Extracted page text data ::
======

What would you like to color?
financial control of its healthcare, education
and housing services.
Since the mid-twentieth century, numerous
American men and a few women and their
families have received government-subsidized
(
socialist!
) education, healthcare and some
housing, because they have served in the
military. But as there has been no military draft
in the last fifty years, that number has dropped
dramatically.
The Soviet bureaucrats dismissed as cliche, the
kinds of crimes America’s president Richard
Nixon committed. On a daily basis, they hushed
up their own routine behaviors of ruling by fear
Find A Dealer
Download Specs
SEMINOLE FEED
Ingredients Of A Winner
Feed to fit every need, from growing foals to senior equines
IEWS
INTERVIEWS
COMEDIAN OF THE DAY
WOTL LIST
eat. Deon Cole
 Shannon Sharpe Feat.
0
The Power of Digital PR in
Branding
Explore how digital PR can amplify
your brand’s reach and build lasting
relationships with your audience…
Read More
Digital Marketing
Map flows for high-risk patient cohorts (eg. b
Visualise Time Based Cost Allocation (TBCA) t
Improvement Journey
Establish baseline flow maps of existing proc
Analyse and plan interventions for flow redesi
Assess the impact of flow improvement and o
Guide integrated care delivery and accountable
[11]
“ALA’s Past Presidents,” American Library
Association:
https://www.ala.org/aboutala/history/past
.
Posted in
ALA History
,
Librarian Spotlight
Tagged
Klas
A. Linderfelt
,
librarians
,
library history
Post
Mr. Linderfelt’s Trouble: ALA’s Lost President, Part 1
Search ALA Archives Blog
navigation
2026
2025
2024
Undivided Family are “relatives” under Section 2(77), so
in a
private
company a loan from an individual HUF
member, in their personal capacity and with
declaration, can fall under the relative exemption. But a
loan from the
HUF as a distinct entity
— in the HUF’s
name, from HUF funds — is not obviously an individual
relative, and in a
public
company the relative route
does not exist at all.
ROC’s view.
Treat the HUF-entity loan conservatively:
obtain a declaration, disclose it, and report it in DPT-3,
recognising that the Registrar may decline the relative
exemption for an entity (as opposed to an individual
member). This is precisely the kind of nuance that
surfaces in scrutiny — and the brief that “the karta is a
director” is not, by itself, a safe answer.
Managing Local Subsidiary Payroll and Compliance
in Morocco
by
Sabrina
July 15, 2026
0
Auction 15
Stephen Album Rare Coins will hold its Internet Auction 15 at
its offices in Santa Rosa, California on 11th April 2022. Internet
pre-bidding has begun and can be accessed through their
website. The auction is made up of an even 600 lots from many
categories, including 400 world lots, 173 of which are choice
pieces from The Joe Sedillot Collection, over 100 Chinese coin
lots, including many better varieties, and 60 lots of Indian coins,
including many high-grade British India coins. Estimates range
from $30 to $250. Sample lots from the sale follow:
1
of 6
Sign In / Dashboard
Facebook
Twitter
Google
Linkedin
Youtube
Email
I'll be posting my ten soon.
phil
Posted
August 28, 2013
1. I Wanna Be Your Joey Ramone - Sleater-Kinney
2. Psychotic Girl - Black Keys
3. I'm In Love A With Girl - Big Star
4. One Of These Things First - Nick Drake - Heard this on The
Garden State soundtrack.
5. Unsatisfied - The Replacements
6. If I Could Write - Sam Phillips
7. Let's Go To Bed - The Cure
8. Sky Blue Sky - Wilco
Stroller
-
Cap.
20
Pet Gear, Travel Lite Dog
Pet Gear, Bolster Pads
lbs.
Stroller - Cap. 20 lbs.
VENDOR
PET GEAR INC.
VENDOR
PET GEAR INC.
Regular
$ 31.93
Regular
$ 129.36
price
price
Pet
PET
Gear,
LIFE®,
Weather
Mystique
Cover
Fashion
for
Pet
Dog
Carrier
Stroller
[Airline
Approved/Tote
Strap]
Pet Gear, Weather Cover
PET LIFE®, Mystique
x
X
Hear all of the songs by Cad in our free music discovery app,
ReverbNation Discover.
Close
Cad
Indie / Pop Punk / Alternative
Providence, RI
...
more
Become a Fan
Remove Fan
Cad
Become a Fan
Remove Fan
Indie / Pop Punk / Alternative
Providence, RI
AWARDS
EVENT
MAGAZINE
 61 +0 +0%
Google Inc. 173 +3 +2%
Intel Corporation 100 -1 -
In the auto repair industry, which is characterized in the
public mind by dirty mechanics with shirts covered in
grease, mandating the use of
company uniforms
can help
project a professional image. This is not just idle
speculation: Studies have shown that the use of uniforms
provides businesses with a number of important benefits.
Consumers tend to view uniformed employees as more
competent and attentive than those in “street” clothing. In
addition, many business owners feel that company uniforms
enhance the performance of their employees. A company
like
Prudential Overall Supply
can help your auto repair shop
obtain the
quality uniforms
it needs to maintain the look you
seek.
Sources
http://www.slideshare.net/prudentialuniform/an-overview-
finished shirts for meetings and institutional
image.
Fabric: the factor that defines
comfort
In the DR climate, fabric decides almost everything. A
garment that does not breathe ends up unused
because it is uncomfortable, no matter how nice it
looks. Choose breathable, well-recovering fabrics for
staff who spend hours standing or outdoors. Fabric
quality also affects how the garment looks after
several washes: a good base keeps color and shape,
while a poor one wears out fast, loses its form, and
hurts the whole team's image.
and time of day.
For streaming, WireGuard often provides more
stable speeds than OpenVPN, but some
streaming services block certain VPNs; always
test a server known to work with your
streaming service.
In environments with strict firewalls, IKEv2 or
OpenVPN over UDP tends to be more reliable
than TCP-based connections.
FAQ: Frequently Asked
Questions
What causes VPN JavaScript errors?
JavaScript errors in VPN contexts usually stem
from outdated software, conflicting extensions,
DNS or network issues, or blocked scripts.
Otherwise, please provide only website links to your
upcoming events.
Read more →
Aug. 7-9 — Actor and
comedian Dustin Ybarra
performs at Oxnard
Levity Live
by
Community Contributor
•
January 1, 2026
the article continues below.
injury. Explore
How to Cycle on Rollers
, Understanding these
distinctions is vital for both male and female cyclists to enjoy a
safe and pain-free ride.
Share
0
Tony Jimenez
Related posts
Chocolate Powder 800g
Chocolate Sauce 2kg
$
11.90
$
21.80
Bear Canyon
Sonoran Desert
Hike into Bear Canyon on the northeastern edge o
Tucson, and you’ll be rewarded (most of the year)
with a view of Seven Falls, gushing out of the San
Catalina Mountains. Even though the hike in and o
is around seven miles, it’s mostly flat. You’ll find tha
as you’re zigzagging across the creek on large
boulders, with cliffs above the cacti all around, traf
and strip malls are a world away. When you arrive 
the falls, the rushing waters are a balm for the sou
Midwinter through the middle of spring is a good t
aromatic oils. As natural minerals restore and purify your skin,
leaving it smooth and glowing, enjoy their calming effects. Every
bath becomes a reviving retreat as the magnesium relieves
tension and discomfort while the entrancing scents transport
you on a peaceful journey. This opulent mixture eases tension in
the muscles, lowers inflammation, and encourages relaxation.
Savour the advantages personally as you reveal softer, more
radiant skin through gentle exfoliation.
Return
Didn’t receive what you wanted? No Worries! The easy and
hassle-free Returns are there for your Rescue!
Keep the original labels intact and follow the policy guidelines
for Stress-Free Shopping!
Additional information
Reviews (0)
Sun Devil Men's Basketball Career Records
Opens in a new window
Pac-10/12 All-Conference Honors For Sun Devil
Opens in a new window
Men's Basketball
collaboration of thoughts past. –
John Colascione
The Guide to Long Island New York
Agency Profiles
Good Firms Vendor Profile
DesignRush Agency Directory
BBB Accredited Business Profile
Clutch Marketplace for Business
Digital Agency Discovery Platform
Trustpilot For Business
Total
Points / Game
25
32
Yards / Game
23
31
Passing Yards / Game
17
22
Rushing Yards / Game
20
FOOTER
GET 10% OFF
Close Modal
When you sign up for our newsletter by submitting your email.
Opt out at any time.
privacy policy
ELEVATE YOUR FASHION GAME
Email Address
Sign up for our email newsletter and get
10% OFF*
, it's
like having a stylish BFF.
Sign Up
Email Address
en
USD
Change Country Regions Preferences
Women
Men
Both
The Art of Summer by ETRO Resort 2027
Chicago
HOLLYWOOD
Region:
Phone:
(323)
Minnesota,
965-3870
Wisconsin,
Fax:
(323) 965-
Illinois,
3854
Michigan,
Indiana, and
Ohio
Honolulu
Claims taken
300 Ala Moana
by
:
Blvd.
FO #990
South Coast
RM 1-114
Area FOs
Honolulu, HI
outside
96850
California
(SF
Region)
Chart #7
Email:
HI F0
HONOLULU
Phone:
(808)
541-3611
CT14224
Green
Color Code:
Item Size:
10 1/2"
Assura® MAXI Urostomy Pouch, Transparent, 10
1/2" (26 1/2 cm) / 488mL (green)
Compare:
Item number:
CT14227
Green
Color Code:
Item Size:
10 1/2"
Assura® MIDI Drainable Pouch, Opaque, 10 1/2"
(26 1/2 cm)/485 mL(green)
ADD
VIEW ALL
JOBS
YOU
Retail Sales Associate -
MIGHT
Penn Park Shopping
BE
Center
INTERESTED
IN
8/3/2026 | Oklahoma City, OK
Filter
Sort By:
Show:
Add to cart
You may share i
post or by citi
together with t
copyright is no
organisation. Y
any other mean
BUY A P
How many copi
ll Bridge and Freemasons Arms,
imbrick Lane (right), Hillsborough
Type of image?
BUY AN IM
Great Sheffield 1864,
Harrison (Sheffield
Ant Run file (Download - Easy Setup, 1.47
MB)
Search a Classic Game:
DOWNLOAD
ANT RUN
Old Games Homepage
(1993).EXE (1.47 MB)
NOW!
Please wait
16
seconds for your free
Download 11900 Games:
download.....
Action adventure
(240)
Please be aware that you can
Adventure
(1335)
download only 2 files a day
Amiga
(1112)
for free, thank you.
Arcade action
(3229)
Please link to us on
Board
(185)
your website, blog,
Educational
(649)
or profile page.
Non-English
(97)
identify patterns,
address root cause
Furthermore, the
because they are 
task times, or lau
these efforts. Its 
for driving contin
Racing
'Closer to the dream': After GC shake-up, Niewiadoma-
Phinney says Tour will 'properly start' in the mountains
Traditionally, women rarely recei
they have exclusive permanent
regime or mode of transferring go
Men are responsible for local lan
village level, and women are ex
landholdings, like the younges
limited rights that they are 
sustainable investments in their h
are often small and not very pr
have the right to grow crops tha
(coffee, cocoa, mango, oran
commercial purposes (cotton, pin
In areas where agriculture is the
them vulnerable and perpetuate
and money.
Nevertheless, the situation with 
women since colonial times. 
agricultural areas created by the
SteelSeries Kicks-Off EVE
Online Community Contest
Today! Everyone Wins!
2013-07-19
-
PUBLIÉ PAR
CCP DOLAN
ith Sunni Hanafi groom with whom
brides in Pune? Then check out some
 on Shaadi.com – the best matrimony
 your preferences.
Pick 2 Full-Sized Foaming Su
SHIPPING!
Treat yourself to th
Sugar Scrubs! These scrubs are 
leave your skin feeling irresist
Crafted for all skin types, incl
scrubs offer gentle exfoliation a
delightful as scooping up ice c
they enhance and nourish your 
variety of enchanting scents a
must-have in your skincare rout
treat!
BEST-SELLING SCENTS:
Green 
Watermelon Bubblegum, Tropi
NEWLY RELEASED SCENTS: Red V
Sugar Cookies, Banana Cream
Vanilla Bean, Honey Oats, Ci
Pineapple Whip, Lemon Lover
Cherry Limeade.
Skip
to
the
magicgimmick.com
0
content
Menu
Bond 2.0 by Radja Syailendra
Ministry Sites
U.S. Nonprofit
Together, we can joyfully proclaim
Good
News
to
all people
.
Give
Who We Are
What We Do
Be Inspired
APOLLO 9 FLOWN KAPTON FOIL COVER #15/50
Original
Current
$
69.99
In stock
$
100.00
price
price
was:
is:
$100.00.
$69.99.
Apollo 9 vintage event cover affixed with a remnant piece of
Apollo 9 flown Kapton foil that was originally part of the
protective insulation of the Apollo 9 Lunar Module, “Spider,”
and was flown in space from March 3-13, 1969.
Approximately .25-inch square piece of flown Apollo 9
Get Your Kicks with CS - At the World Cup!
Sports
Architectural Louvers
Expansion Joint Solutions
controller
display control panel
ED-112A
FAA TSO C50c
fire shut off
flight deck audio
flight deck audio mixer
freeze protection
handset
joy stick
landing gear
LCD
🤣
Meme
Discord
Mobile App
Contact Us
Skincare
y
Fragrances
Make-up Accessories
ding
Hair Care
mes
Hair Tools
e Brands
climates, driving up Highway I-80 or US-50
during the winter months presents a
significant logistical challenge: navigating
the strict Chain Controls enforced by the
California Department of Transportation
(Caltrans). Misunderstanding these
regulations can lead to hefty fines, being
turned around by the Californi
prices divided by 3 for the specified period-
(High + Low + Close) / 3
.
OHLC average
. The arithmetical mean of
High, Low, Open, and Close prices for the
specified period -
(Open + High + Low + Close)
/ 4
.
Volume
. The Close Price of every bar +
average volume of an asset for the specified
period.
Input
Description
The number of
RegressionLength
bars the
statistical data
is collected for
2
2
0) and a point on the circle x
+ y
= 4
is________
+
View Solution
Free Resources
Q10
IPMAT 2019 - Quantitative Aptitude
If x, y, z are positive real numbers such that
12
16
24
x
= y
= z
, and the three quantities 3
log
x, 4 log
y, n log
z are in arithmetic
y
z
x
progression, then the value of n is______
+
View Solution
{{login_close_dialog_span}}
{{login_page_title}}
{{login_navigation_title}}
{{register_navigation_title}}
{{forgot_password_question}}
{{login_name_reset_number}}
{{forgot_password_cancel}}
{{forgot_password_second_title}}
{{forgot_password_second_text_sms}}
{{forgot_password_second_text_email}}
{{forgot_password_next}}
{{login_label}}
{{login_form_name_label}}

======

In the records above, count the lines that contain the word "policy" and state only that count.

2